Mit Schmugglern ins Moor auf dem Noaberpad

© 

Wie Gelee fühlt sich die Luft an, dicht, feucht und schwer, auch die Sicht wird schlechter. Das könnte Mist werden. So nennen die Niederländer den Nebel und der ist auch im holländischen Moor nicht ohne. Noch vor wenigen Metern führte der schmale Pfad direkt an schwarzen Löchern vorbei. Weitergehen? Besser warten.

Das also ist die schöne Zweitageswanderung auf dem Noaberpad bei Enschede (NL): mit dem Bus aufs Land, wandern im Moor, übernachten im Naturfreundehaus, auch den zweiten Tag wandern und dann vom Bahnhof nach Hause. „Mit glühenden Wangen kriechen wir abends in eins der 32 Betten“, es klang wirklich gut im niederländischen NaturFreunde-Magazin TOORTS. Von vernebelten Moorlöchern stand dort aber nichts.

Die großen Moore im niederländisch-deutschen Grenzgebiet konnten lange kaum durchquert werden. Nur Schmuggler kannten die gefährlichen Pfade – und wurden von Zöllnern gejagt. Doch die Nachbarn halfen sich grenzüberschreitend, zum Beispiel am deutschen Moorhof „Roter Lappen“: Bei Gefahr wurde hier ein rotes Tuch gehisst.

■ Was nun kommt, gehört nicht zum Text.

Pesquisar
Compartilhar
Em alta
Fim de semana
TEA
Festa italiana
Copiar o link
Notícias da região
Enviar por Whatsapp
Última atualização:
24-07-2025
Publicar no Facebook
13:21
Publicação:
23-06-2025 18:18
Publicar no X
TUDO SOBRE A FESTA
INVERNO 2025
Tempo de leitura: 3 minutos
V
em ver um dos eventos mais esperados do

Den Hof gibt es noch, jetzt ist der Weg markiert und mit Planken ausgelegt.

Der Wanderführer zum Noaberpad
NIVON (Hrsg.): Noaberpad – Grenzeloos wandelen an Dollard naar Rijn; 192 Seiten, Wanderführer mit Karten, niederländische Routenbeschreibung und deutscher Gebrauchsanweisung, 5. aktualisierte Auflage; Eigenverlag, Amsterdam, 2018; ISBN 9789491142109; Preis 19,95 Euro; bestellen: www.nivon.nl/noaberpad

Auch die deutschen Fluchtkirchen (Vluchtkerken) waren eine besondere Form der Nachbarschaftshilfe: Niederländische Katholiken waren hier ungestört, während sie zuhause von den Reformierten an der Ausübung ihres Glaubens gehindert wurden.

Heute wird im deutsch-niederländischen Grenzgebiet nicht mehr Andersdenkenden geholfen, sondern der Natur. Wanderer auf dem Noaberpad brauchen jetzt wasserdichte Schuhe, wenn sie etwa die wunderbare Natur der mittlerweile geschützten und wiedervernässten Hochmoore erleben wollen, zum Beispiel im Frühling, wenn das Schmalblättrige Wollgras das Gelände weiß färbt oder sich die stolzen Kraniche sammeln. Hier gibt es viele seltene Arten, regelmäßig werden Kreuzottern gesichtet. Wanderer erkennen die gefährdete Giftschlange am schwarzen Strich über dem Rücken. Ab März ist sie aktiv, ab August gebärt sie lebende Junge.

Solange werde ich nicht mehr warten. Der Nebel ist nicht dichter geworden und die Route hervorragend markiert. Bald müsste eine Wacholderheide beginnen. Anfang des letzten Jahrhunderts wurde sie landwirtschaftlich genutzt und mit Schafen beweidet. Aber das lohnt sich nicht mehr und die übrig gebliebenen Wacholdersträucher bekommen nun eine zweite Chance. Sogar die seltene Moorlilie gibt es hier, Blume des Jahres 2011. Ab Juli blüht sie hellgelb.

Mir aber ist jetzt eher nach hellgelben Pfannkuchen. In der Nähe des Naturfreundehauses soll es ein Pfannkuchenrestaurant geben und noch sind es einige Kilometer entlang der Buurserbeek. Gegen den Strom, das macht müde.

In Deutschland heißt die Beek übrigens Bach, wird aber „Aa“ genannt und entspringt in der Nähe von Ahaus. Eine renovierte Wassermühle steht kurz vor der niederländischen Grenze, keine zwei Kilometer sind es dann noch zur Brombeere, wie das Naturfreundehaus Den Broam auf Deutsch heißt.

Dorthin komme ich schließlich tatsächlich mit glühenden Wangen und krieche in eines der 32 Betten. Das Pfannkuchenrestaurant wird auch noch da sein, wenn ich mir den ganzen Noaberpad vom Dollart bis zum Rhein vornehme.